TASK STATEMENT => Please retype every entry as written, and keep the pictures out.

DATA FOR THIS EXERCISE =>
>>>

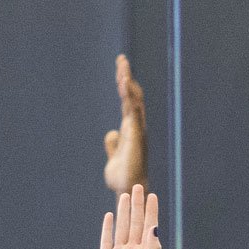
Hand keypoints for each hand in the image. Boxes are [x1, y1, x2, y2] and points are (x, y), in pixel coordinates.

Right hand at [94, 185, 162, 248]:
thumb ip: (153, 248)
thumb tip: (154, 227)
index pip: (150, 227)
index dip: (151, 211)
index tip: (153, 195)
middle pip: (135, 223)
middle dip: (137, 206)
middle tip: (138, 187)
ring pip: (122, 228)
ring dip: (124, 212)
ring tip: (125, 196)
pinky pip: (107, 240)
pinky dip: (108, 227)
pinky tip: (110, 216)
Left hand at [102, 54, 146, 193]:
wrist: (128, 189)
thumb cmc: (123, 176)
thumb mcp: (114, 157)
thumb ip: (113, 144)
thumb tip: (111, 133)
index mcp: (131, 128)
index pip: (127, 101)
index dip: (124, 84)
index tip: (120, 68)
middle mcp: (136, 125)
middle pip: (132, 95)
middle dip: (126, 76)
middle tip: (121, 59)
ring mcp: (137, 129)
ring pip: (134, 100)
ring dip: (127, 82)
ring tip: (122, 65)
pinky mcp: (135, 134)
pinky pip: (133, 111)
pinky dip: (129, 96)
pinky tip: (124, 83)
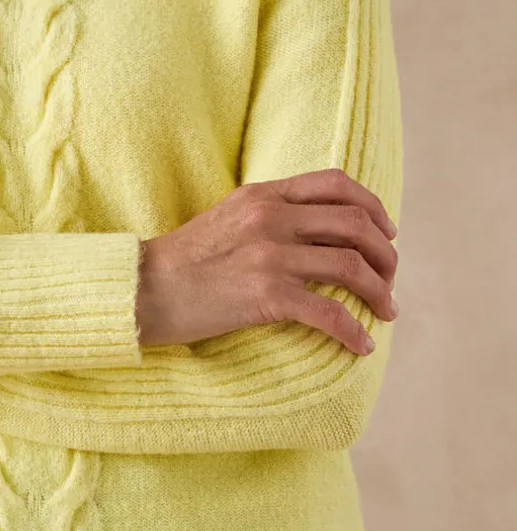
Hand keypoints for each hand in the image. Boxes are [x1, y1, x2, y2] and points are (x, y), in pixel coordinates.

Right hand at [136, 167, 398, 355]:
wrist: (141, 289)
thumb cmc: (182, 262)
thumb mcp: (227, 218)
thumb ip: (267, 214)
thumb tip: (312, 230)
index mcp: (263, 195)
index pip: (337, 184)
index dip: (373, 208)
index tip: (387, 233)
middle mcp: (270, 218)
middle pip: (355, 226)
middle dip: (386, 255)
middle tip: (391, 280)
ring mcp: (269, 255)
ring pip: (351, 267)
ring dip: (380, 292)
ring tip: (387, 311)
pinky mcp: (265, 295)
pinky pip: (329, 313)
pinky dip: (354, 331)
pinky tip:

<<<

SOLUTION =>
Hand keypoints for each hand in the image. Boxes are [x1, y1, x2, y2] and points are (x, y), in pixel coordinates.

Right hand at [94, 185, 162, 248]:
thumb ip: (153, 248)
thumb tip: (154, 227)
index pip: (150, 227)
index dip: (151, 211)
index tip: (153, 195)
middle pip: (135, 223)
middle dip: (137, 206)
middle tip: (138, 187)
ring pip: (122, 228)
ring dip: (124, 212)
ring tip: (125, 196)
pinky pip: (107, 240)
pinky dip: (108, 227)
pinky tip: (110, 216)
Left hand at [102, 54, 146, 193]:
wrist: (128, 189)
thumb cmc: (123, 176)
thumb mcp: (114, 157)
thumb ip: (113, 144)
thumb tip: (111, 133)
index mcp: (131, 128)
index pip: (127, 101)
index dip: (124, 84)
index tip: (120, 68)
middle mcp: (136, 125)
middle pip: (132, 95)
middle dip: (126, 76)
middle tip: (121, 59)
ring mcp: (137, 129)
ring pip: (134, 100)
ring dip: (127, 82)
ring tip: (122, 65)
pinky mcp: (135, 134)
pinky pip: (133, 111)
pinky dip: (129, 96)
pinky tip: (124, 83)
Hand keypoints for each hand in the image. Boxes are [x1, y1, x2, y2] and points are (x, y), in pixel coordinates.

Right hand at [136, 167, 398, 355]:
wrist: (141, 289)
thumb cmc: (182, 262)
thumb mcp: (227, 218)
thumb ip: (267, 214)
thumb tip: (312, 230)
index mcp: (263, 195)
index pip: (337, 184)
index dip: (373, 208)
index tip: (387, 233)
middle mcp: (270, 218)
middle pip: (355, 226)
middle dip: (386, 255)
middle tip: (391, 280)
ring mcp: (269, 255)
ring pip: (351, 267)
ring dip: (380, 292)
ring tip: (387, 311)
pinky mcp: (265, 295)
pinky pip: (329, 313)
pinky dip: (354, 331)
pinky tip:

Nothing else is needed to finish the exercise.